_Document text:_
Date Submitted: Jun 23, 2023
Open Peer Review Period: Jun 23, 2023 - Aug 18, 2023
Date Accepted: Aug 23, 2023
(closed for review but you can still tweet)

The final, peer-reviewed published version of this preprint can be found here:

Detection of Suicidal Ideation in Clinical Interviews for Depression Using Natural Language Processing and Machine Learning: Cross-Sectional Study

Li TM, Chen J, Law FOC, Li CT, Chan NY, Chan JWY, Chau SWH, Liu Y, Li SX, Zhang J, Leung KS, Wing YK

Detection of Suicidal Ideation in Clinical Interviews for Depression Using Natural Language Processing and Machine Learning: Cross-Sectional Study

JMIR Med Inform 2023;11:e50221

DOI: 10.2196/50221

PMID: 38054498

PMCID: 10718481

Detection of Suicidal Ideation in Clinical Interviews for Depression using Natural Language Processing and Machine Learning: Cross-Sectional Study

  • Tim M.H. Li; 
  • Jie Chen; 
  • Framenia O. C. Law; 
  • Chun-Tung Li; 
  • Ngan Yin Chan; 
  • Joey W. Y. Chan; 
  • Steven W. H. Chau; 
  • Yaping Liu; 
  • Shirley Xin Li; 
  • Jihui Zhang; 
  • Kwong-Sak Leung; 
  • Yun-Kwok Wing

ABSTRACT

Background:

Assessing patients’ suicide risk is challenging, especially among those who deny suicidal ideation. Primary care providers have a poor agreement in screening suicide risk. Patients’ speech can provide more objective language-based clues about their underlying suicidal ideation. Text analysis to detect suicide risk from depression is lacking in the literature.

_Brief:_ Echo the whole text about the suicidal ideation detection study word for word. The entries come from a separate source unrelated to the suicidal ideation study.

_Provided material:_
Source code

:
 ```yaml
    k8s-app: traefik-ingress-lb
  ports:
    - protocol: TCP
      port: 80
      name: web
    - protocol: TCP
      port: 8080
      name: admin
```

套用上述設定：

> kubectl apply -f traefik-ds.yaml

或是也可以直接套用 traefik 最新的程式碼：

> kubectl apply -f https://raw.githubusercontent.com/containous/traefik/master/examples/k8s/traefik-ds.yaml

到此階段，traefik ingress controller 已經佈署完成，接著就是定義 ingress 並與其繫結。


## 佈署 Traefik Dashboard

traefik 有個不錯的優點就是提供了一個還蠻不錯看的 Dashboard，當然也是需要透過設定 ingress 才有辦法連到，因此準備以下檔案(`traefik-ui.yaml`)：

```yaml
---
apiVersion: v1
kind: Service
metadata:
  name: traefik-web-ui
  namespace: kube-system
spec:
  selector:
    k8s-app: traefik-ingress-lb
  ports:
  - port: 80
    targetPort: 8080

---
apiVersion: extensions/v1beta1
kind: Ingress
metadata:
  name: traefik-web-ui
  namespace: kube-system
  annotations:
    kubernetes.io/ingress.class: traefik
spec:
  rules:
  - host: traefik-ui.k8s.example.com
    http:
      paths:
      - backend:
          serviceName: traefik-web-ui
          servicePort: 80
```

_Written solution:_
Date Submitted: Jun 23, 2023
Open Peer Review Period: Jun 23, 2023 - Aug 18, 2023
Date Accepted: Aug 23, 2023
(closed for review but you can still tweet)

The final, peer-reviewed published version of this preprint can be found here:

Detection of Suicidal Ideation in Clinical Interviews for Depression Using Natural Language Processing and Machine Learning: Cross-Sectional Study

Li TM, Chen J, Law FOC, Li CT, Chan NY, Chan JWY, Chau SWH, Liu Y, Li SX, Zhang J, Leung KS, Wing YK

Detection of Suicidal Ideation in Clinical Interviews for Depression Using Natural Language Processing and Machine Learning: Cross-Sectional Study

JMIR Med Inform 2023;11:e50221

DOI: 10.2196/50221

PMID: 38054498

PMCID: 10718481

Detection of Suicidal Ideation in Clinical Interviews for Depression using Natural Language Processing and Machine Learning: Cross-Sectional Study

  • Tim M.H. Li; 
  • Jie Chen; 
  • Framenia O. C. Law; 
  • Chun-Tung Li; 
  • Ngan Yin Chan; 
  • Joey W. Y. Chan; 
  • Steven W. H. Chau; 
  • Yaping Liu; 
  • Shirley Xin Li; 
  • Jihui Zhang; 
  • Kwong-Sak Leung; 
  • Yun-Kwok Wing

ABSTRACT

Background:

Assessing patients’ suicide risk is challenging, especially among those who deny suicidal ideation. Primary care providers have a poor agreement in screening suicide risk. Patients’ speech can provide more objective language-based clues about their underlying suicidal ideation. Text analysis to detect suicide risk from depression is lacking in the literature.